Below are entries. Copy exactly the lines running from the line that holds "this analysis is" to the line that holds "I combine this data with weather data from", with both ends included.

Recorded data:
>>
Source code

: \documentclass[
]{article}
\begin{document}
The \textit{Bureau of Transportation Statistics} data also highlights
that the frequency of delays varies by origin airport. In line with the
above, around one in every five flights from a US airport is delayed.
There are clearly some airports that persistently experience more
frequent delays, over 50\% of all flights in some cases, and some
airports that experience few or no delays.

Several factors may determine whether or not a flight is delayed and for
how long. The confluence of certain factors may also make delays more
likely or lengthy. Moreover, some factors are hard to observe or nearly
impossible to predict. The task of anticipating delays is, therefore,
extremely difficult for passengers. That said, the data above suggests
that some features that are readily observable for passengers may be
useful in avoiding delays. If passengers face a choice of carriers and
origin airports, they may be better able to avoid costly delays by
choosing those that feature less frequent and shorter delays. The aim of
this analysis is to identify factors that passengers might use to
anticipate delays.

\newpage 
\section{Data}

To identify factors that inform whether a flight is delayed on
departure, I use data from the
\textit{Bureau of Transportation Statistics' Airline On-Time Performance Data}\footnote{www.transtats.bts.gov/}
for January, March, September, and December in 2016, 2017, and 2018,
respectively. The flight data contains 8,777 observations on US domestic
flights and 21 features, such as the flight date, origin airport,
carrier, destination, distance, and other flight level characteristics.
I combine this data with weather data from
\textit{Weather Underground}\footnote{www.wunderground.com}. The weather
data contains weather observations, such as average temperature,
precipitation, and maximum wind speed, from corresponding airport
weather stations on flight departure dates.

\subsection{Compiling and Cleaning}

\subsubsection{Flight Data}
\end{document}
<<
>>
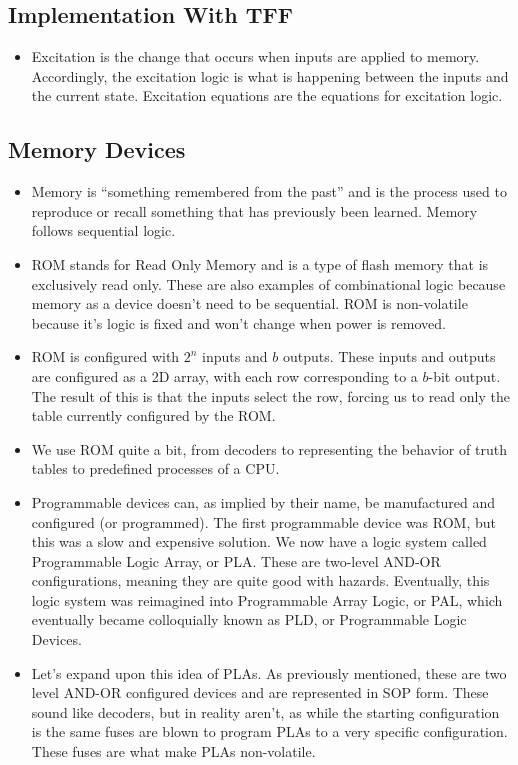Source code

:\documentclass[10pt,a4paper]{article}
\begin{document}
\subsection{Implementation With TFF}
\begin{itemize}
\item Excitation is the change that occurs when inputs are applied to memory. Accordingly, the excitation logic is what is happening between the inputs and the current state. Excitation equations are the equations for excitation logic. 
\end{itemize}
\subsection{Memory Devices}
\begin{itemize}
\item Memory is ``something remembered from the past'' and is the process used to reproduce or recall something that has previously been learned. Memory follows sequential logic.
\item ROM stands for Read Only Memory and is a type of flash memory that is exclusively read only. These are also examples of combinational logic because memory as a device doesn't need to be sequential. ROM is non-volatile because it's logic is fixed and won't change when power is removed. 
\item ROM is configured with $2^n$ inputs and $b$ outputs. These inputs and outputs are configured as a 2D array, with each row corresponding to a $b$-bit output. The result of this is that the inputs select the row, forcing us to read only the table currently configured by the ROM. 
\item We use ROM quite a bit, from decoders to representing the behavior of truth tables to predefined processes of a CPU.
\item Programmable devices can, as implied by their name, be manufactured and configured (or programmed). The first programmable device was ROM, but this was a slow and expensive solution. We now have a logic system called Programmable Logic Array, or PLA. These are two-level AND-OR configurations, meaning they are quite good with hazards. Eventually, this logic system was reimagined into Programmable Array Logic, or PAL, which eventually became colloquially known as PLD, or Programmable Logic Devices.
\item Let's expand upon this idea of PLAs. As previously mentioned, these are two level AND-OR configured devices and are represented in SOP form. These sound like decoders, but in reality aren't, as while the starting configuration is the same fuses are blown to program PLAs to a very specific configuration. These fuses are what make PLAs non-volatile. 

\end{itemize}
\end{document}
<<
>>
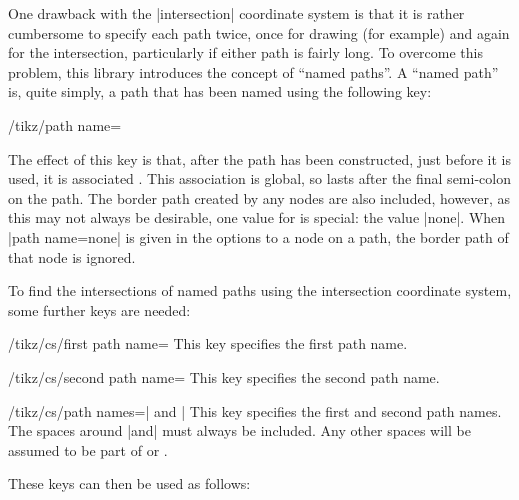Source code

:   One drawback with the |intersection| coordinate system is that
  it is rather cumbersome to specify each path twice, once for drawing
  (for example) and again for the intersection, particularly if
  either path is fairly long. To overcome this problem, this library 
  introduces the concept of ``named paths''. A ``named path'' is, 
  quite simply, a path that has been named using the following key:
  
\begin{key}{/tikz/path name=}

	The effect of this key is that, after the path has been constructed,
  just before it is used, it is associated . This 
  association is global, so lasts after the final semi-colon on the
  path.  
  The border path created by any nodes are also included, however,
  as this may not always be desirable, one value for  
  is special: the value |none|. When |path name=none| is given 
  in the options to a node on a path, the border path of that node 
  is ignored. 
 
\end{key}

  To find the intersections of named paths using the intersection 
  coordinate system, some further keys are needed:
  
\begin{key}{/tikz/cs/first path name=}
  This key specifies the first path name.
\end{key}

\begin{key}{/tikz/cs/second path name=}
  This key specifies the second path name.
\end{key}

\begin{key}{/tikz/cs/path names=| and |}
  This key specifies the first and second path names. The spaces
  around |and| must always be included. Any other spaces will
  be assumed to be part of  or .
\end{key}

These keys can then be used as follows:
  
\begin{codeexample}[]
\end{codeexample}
<<
### ANSWER BOX
this analysis is to identify factors that passengers might use to
anticipate delays.

\newpage 
\section{Data}

To identify factors that inform whether a flight is delayed on
departure, I use data from the
\textit{Bureau of Transportation Statistics' Airline On-Time Performance Data}\footnote{www.transtats.bts.gov/}
for January, March, September, and December in 2016, 2017, and 2018,
respectively. The flight data contains 8,777 observations on US domestic
flights and 21 features, such as the flight date, origin airport,
carrier, destination, distance, and other flight level characteristics.
I combine this data with weather data from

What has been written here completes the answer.